Staff at Providence identify patients who may benefit from Sister Sheila’s special ministry of music. Most often, these are patients who are in the hospital’s intensive care unit, who are receiving palliative care, or who request spiritual support. “Sister Sheila’s ministry is an extension of our mission to reveal God’s healing love,” George Noonan, Vice President of Mission Integration, adds. “The music provides spiritual comfort to our patients in their time of need.”

Using her harp, Sister Sheila plays at the patient’s bedside. “I perform different types of music, depending on the patient’s situation,” Sister Sheila explains.  “For example, research shows music that is 60 to 80 beats per minute helps stabilize the heart rate and blood pressure of critically ill patients.” Older adults and children respond best to familiar music. Chronically ill patients enjoy all styles of music, and palliative care patients respond best to music that does not have a definite rhythm.

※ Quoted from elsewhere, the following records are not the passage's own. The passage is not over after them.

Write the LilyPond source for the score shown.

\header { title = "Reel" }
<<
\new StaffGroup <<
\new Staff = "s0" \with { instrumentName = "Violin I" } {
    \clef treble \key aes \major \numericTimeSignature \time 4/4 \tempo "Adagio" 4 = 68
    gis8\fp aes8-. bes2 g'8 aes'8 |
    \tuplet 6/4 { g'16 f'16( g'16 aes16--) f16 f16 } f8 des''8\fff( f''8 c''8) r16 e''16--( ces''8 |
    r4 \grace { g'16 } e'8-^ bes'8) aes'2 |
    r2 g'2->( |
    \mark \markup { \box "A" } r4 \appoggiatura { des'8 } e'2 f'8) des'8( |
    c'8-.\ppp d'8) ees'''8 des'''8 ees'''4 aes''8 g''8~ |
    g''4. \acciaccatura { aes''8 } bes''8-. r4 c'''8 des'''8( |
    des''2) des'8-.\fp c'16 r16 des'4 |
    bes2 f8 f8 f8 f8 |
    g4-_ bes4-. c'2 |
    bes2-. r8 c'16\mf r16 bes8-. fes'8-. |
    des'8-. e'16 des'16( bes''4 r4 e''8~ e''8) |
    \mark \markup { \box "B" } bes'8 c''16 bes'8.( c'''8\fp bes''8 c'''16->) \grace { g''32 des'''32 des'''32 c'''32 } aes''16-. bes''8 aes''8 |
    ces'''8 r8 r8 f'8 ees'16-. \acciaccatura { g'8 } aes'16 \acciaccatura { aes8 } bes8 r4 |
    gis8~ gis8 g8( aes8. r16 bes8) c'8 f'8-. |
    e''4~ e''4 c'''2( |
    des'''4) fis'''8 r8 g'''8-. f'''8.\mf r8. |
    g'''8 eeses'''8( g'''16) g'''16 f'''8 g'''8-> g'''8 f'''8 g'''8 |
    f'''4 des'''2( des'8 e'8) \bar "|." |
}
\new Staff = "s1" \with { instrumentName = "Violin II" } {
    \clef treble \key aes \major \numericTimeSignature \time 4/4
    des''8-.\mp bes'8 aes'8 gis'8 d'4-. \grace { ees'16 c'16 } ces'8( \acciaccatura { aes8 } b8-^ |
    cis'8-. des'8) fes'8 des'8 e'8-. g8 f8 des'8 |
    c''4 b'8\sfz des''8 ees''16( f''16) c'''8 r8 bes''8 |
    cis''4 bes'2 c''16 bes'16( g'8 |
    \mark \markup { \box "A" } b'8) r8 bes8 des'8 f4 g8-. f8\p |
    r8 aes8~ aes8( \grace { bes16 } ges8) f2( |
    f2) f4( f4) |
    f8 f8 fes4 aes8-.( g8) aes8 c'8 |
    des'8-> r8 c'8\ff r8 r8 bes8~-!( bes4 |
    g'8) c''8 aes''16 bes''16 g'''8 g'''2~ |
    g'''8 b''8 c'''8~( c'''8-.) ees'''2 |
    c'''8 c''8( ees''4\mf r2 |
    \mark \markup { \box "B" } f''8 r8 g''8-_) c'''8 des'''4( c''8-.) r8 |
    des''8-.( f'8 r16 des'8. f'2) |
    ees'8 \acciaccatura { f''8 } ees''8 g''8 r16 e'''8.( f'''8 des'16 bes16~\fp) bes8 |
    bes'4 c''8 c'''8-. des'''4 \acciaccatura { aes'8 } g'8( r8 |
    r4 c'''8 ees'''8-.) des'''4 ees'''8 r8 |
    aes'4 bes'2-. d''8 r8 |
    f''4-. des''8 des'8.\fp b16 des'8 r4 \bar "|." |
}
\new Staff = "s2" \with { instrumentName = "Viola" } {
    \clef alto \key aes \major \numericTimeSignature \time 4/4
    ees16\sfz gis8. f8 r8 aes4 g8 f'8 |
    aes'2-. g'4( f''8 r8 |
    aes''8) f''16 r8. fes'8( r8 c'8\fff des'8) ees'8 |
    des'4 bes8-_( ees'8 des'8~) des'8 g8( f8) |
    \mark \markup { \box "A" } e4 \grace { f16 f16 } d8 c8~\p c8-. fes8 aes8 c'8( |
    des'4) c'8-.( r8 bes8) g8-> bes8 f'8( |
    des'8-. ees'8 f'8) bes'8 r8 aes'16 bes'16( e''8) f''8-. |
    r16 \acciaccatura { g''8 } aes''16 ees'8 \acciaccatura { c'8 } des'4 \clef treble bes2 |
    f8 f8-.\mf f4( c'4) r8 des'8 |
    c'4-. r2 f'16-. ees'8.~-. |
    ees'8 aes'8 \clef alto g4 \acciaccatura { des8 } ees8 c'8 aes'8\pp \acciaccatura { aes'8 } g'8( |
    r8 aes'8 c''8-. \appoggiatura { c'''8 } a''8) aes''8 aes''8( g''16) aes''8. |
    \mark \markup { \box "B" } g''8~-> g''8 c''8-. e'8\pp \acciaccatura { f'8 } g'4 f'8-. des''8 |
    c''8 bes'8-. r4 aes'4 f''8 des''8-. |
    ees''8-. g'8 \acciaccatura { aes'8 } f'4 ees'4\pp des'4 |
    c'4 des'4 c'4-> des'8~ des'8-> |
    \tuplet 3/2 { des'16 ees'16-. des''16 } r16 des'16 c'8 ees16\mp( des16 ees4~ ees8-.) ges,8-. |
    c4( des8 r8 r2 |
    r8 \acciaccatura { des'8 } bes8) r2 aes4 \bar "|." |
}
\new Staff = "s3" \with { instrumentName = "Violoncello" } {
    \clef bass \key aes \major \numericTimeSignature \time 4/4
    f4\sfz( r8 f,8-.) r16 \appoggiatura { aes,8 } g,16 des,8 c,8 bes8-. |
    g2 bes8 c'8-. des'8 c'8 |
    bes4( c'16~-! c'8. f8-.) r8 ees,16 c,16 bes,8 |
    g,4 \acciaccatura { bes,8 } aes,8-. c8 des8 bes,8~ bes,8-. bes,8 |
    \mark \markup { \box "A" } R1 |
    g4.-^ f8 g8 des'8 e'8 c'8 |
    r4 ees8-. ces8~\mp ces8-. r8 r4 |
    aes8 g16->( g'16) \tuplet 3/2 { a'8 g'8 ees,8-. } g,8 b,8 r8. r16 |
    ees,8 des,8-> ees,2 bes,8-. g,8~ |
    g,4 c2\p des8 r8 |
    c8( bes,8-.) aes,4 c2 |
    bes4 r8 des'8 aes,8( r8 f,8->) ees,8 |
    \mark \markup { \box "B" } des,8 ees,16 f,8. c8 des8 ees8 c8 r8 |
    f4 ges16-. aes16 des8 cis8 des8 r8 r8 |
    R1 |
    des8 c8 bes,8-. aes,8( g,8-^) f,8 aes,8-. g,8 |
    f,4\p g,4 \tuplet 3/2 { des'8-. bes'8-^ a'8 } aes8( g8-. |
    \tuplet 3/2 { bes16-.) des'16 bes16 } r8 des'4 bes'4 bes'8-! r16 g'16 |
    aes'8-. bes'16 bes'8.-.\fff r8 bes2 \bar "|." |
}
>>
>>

“By coming to the patient’s bedside, I am able to focus on the individual and respond to their immediate needs,” Sister Sheila adds. “Harp music, in particular, seems to humanize the hospital environment, and even proves calming and peaceful for the patient’s family and the hospital staff.”     

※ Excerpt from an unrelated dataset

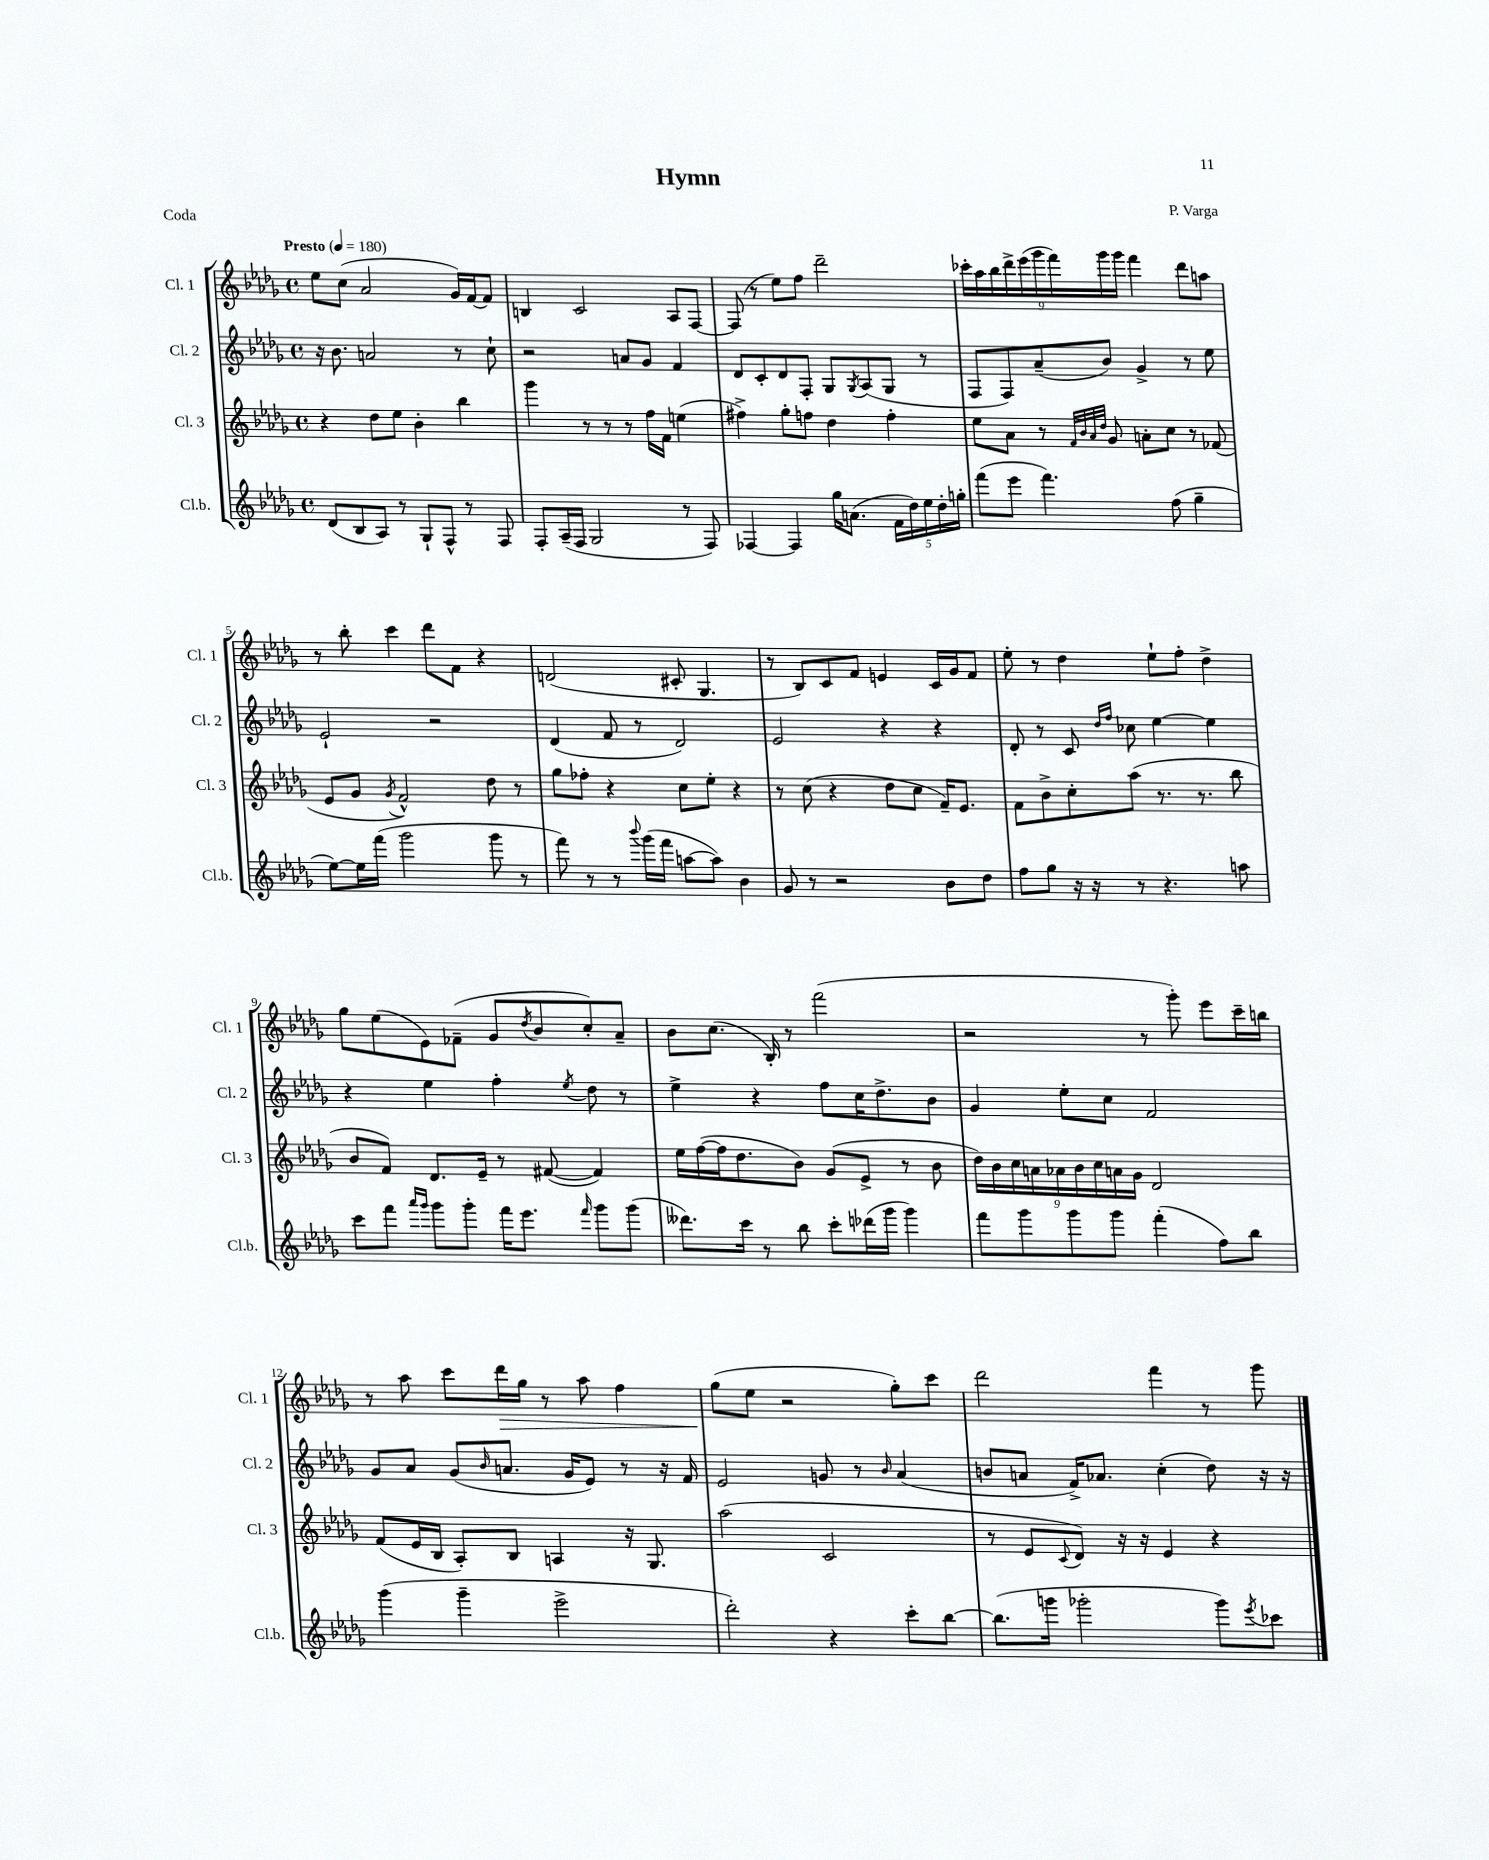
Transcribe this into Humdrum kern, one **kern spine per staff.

In addition to working with patients at Providence, Sister Sheila teaches music at St. Peter’s Grade School in Kansas City, Mo. and provides music for healing at Ross Hall, the nursing facility at the Sisters of Charity of Leavenworth Mother House, Leavenworth, Kan.

Her background includes 30 years teaching elementary music education at St. Peter’s and St. Patrick’s Grade Schools, Kansas City, Mo. She has a degree in music education from the University of St. Mary, Leavenworth, Kan., and masters degrees in music education and music therapy from the University of Kansas, Lawrence, Kan.

“We feel very fortunate to be able to offer our patients this unique music program,” says Barbara Tirrell, R.N., Ma.N., Providence and Saint John interim Vice President of Patient Care Services. “Music can benefit us all, patients, families and staff, offering welcome respite, healing and inner peace in times of stress.”